Recent research has shown that the complete endogenous pathway for CB2 was altered significantly in endometrial adenocarcinoma, which may thus be one of the underlying factors for endocannabinoid system regulation in the aetiology of endometrial cancer. The marked elevation in CB2 receptor expression and 2-AG in endometrial cancer tissues might be due to the underlying imbalance in the oestrogen/progesterone ratio, which is one of the aetiological factors for the development of endometrial cancer [162], but this has not been fully tested. What has been tested was the effect of CB2 elevation in transfected AN3CA cells where CB2 caused a 40% reduction of cell mitochondrial function when compared to the control cells [163]. This effect was not improved by the CB2 receptor agonist, JWH133, but was fully prevented by the CB2 receptor antagonist SR144528.

The specific increased expression of CB2 receptors in only the tumour developing cells might represent a novel indicator for the diagnosis of endometrial cancer. Therefore, selective CB2 agonists might represent the foundation for the development of new antitumour compounds against endometrial carcinoma, because they have the ability to kill the affected cancer cells without damaging their normal counterparts [164].

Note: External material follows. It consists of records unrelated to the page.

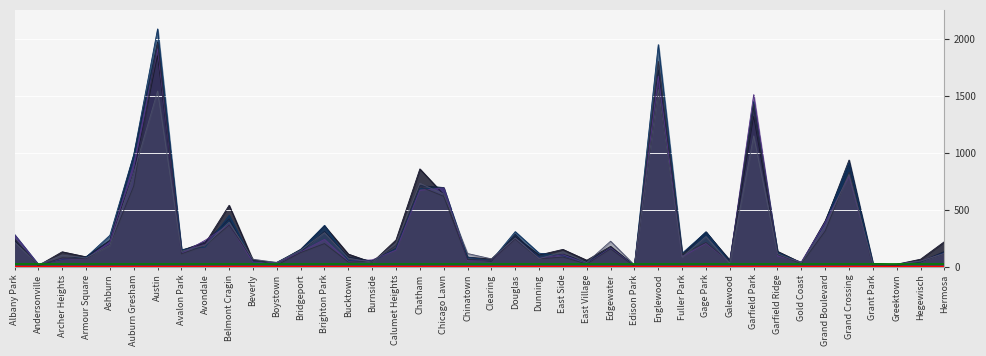

How many intersections are there between 2022 and 2016?

18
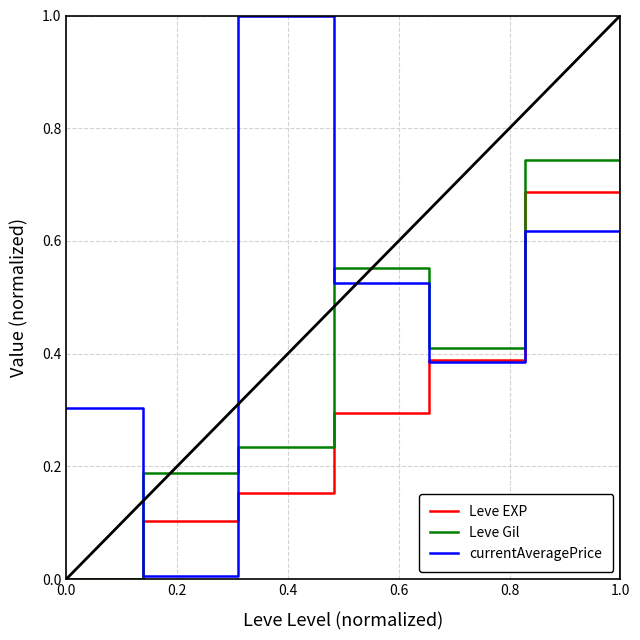

Which series ends up on top after the final intersection of currentAveragePrice and Leve Gil?

Leve Gil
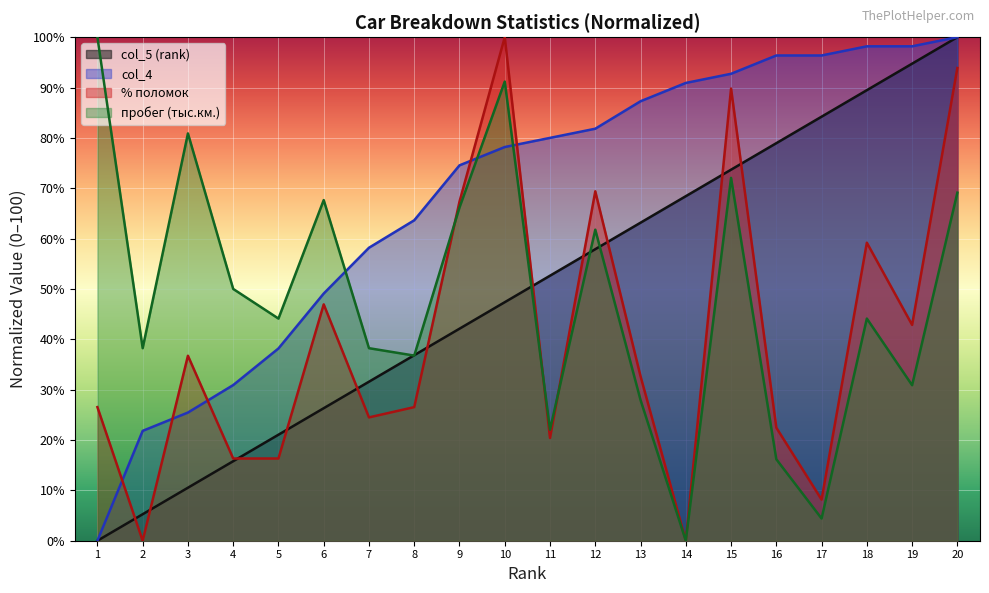

Where does the col_5 (rank) series first go above 52?

11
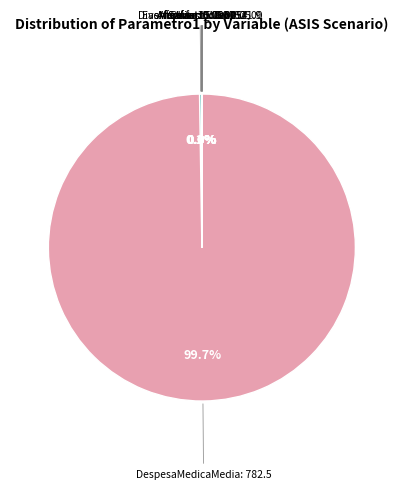

To the nearest percent, what is the difference between the largest and smallest slice percentages?

100%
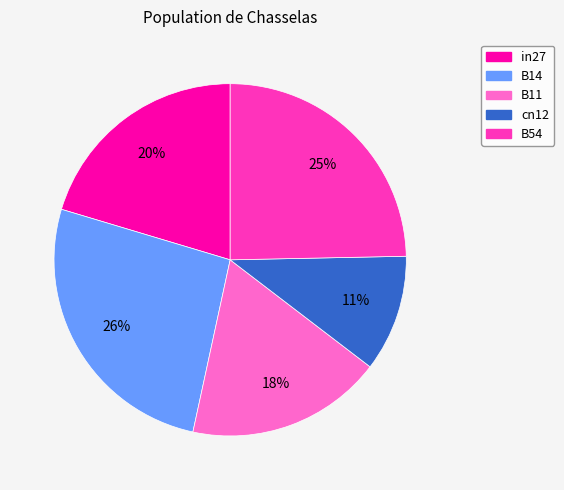

Between B11 and B14, which is larger?

B14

6. Conclusions and Future Directions

Currently available studies suggest that the endocannabinoid system may be targeted to restrain the development and progression of breast, prostate, and endometrial carcinoma. The endocannabinoid system exerts a variety of interesting effects that are dependent on the cell line and/or tumour type under investigation, where the ECS, for example, inhibits cancer cell proliferation, angiogenesis, cancer growth, metastasis, and apoptosis. The prevailing data suggest that an imbalance in the endocannabinoid system and its interaction with sex steroid hormone homeostasis may promote cancer development, proliferation, and migration. Therefore, for this vital reason, and although it is early days, the endocannabinoid system has become an attractive novel target for pharmacological intervention in the fight against many hormone-related cancers.